-- WORK REQUIRED --
Only the pictures are dropped; the lines of the material that follow are returned exactly.

-- PROVIDED DATA --

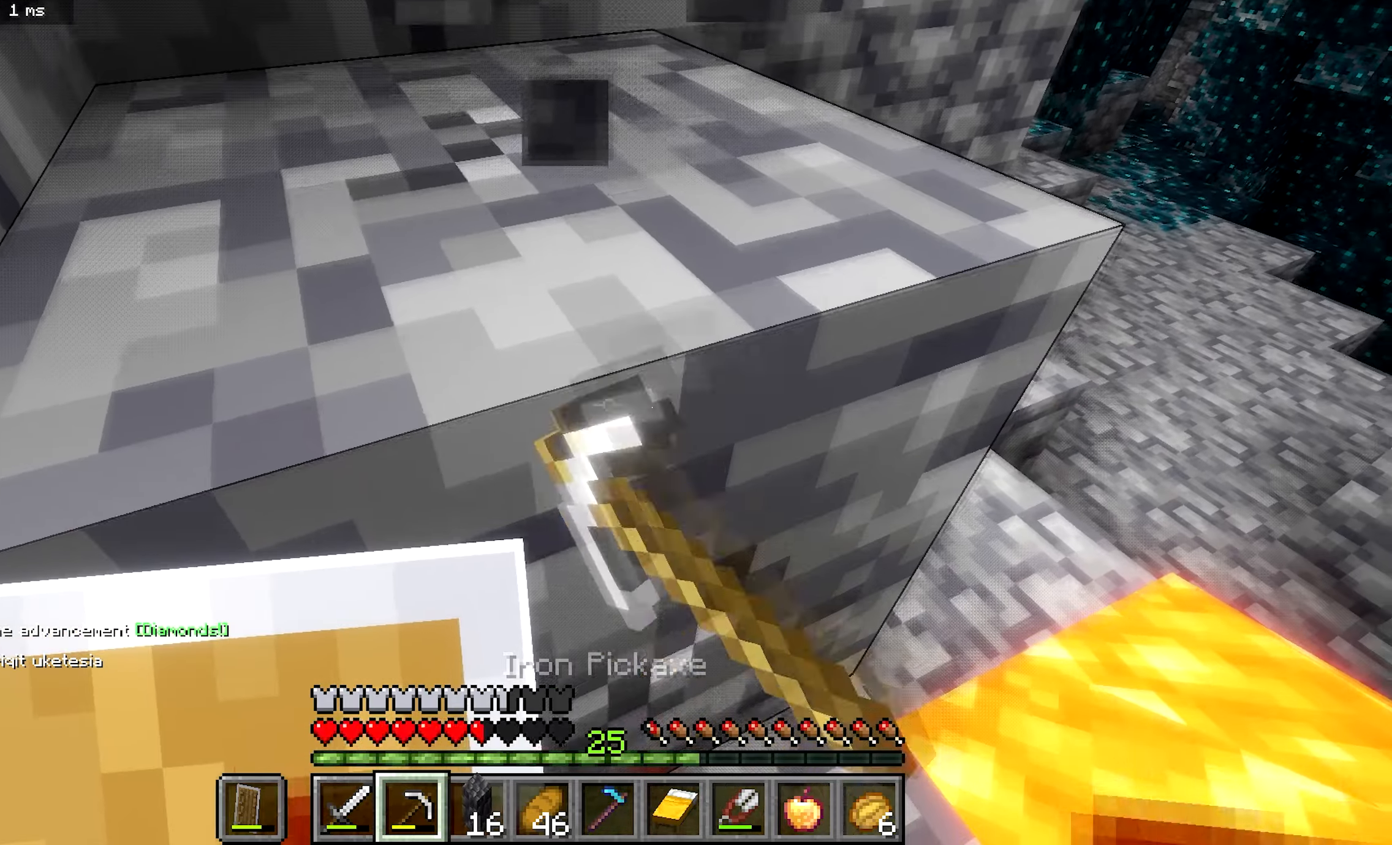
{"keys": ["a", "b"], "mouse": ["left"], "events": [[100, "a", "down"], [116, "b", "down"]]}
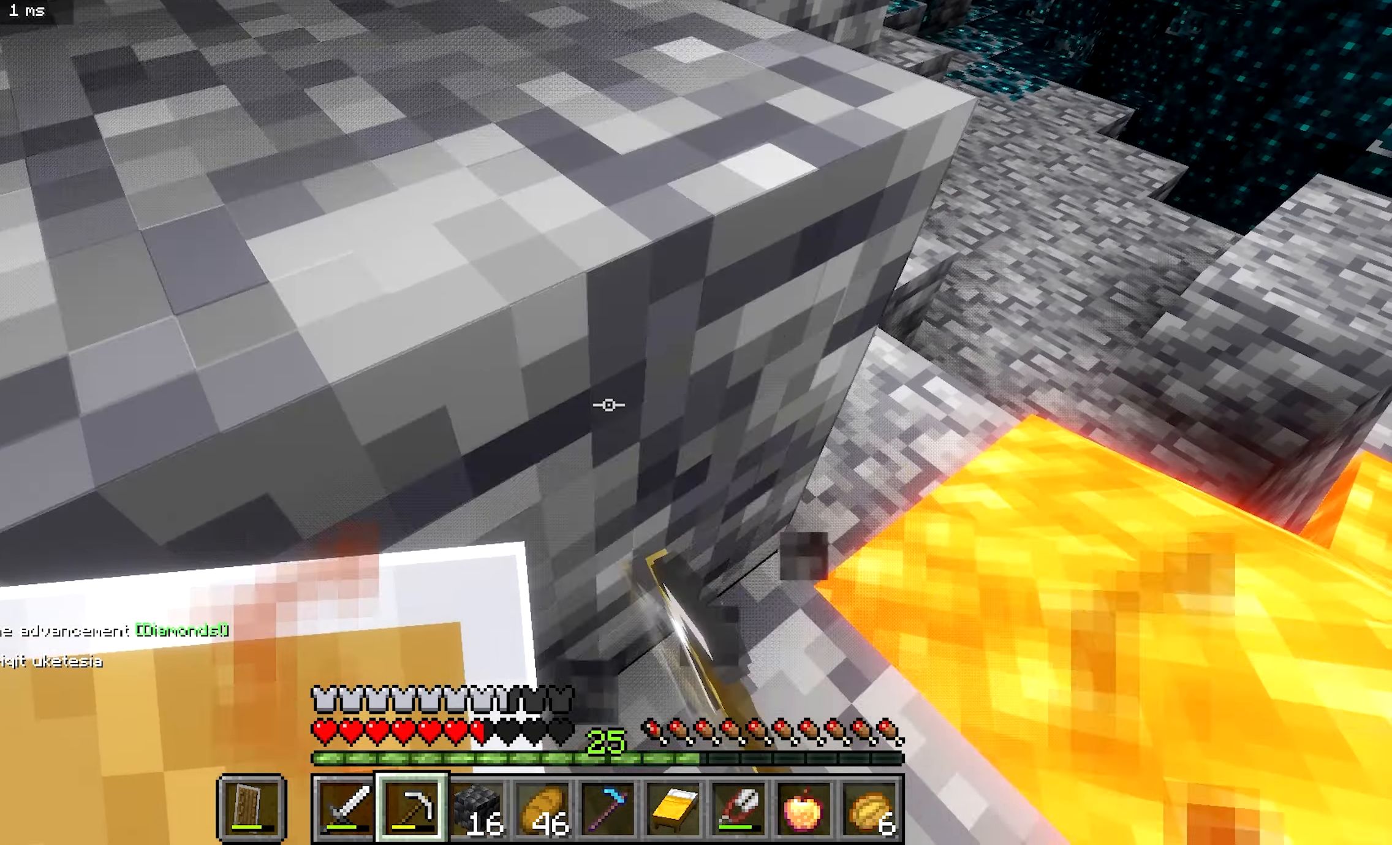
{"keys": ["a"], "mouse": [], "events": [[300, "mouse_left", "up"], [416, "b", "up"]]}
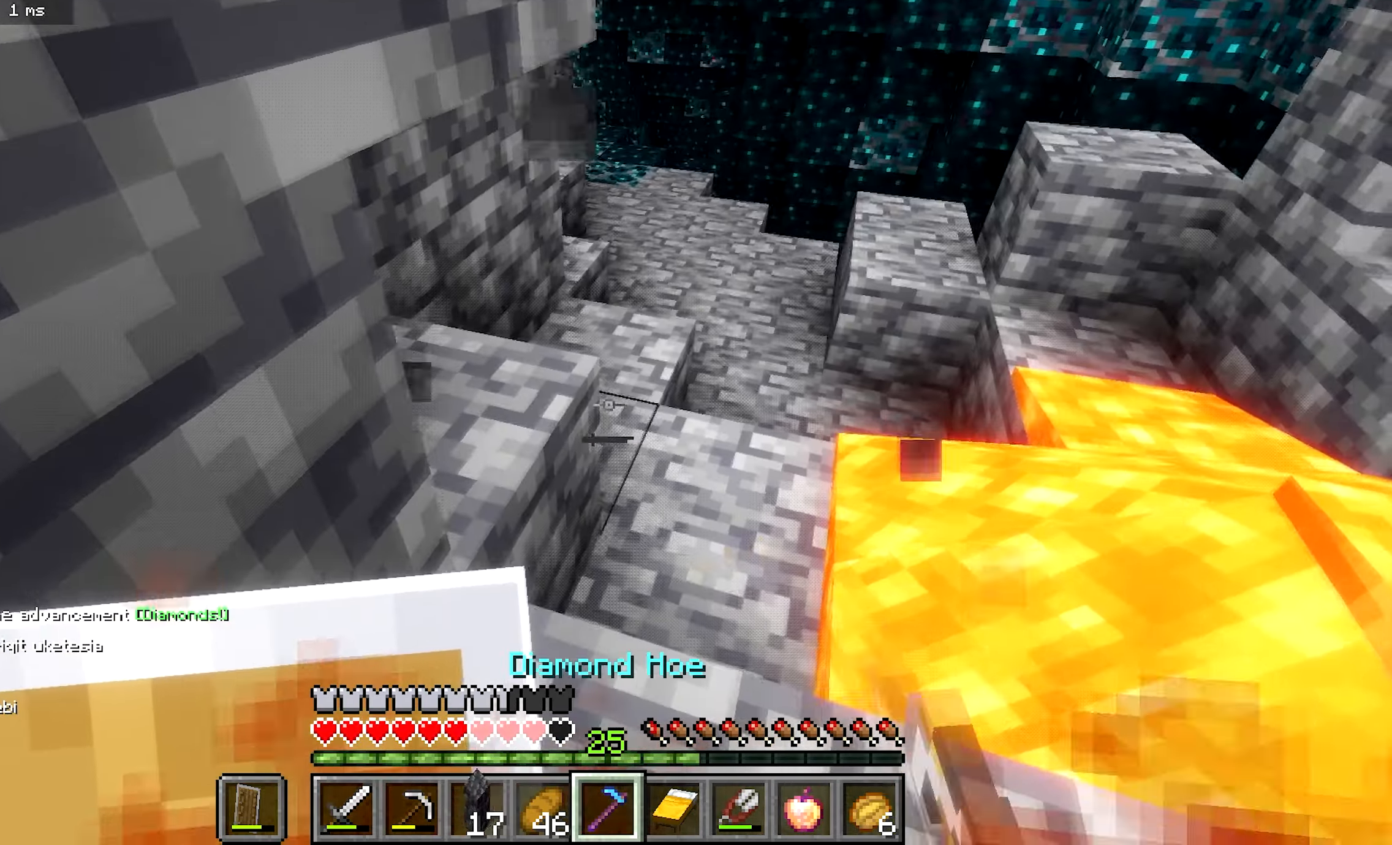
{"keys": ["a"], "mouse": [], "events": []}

-- YOUR RESPONSE --
{"keys": ["a", "b"], "mouse": ["left"], "events": [[100, "a", "down"], [116, "b", "down"]]}
{"keys": ["a"], "mouse": [], "events": [[300, "mouse_left", "up"], [416, "b", "up"]]}
{"keys": ["a"], "mouse": [], "events": []}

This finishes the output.